Task input:
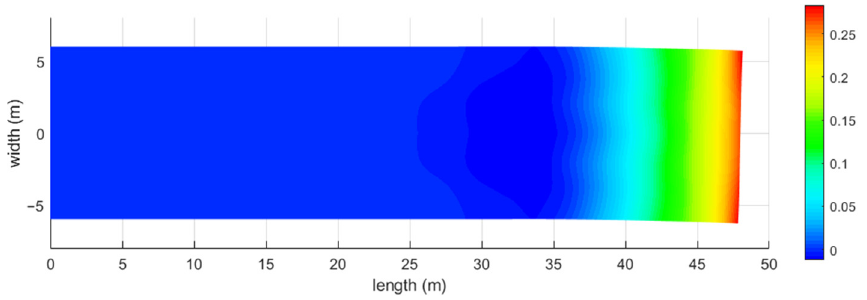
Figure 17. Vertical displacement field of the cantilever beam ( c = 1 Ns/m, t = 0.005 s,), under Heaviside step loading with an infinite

---

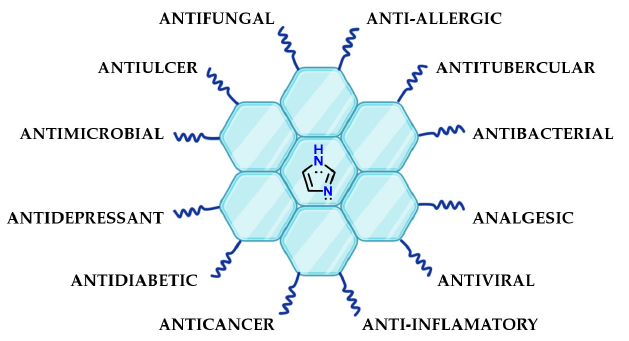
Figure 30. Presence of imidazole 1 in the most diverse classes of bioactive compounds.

---

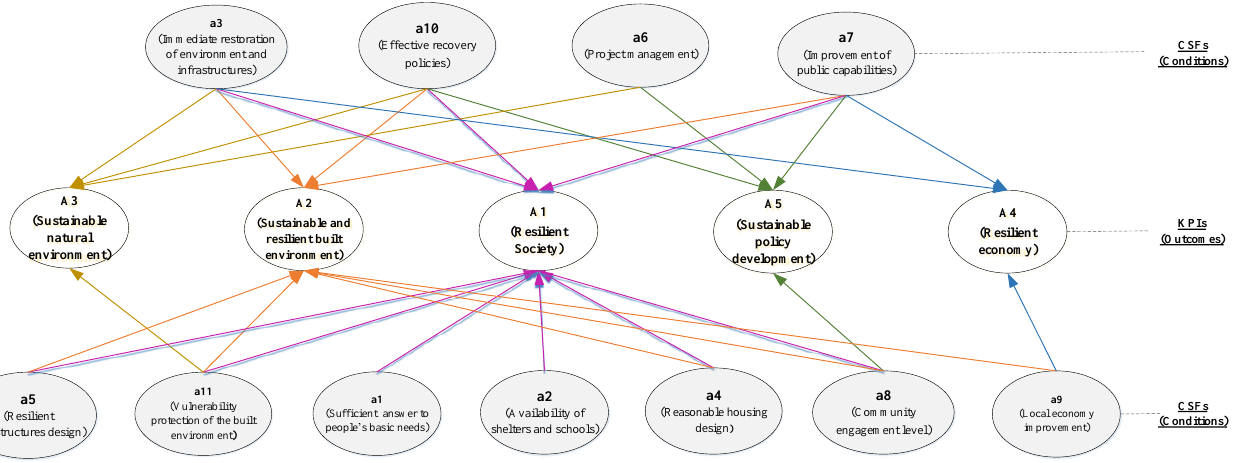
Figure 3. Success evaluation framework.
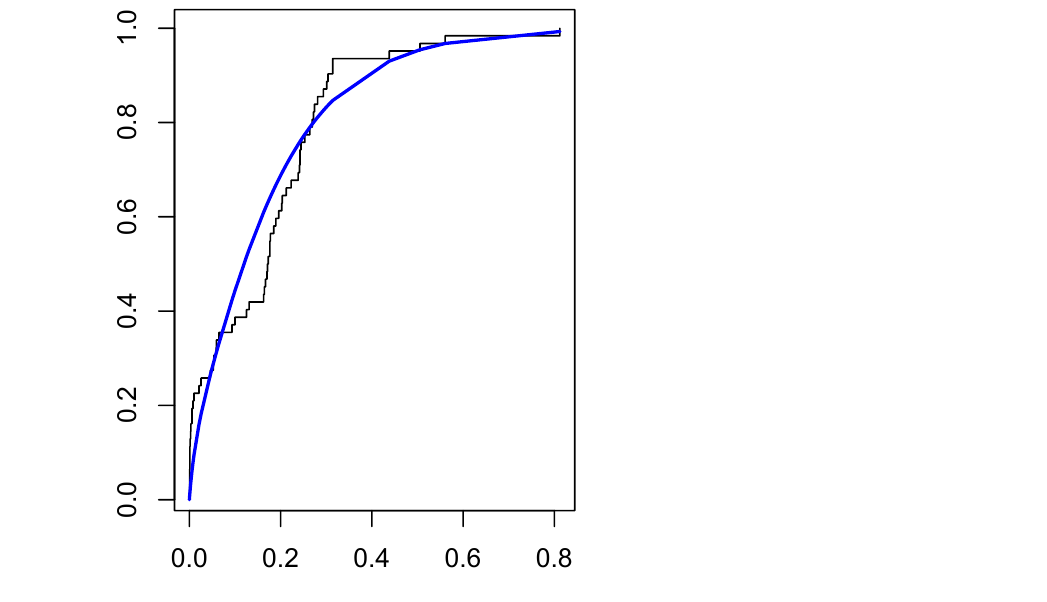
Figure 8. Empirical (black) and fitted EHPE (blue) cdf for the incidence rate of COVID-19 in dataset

Your goal: Everything above from the line containing "Figure 3. Success evaluation framework." through the line containing "Figure 8. Empirical" must be repeated exactly, and the pictures must be left out.

Response for this exercise:
Figure 3. Success evaluation framework.
Figure 8. Empirical (black) and fitted EHPE (blue) cdf for the incidence rate of COVID-19 in dataset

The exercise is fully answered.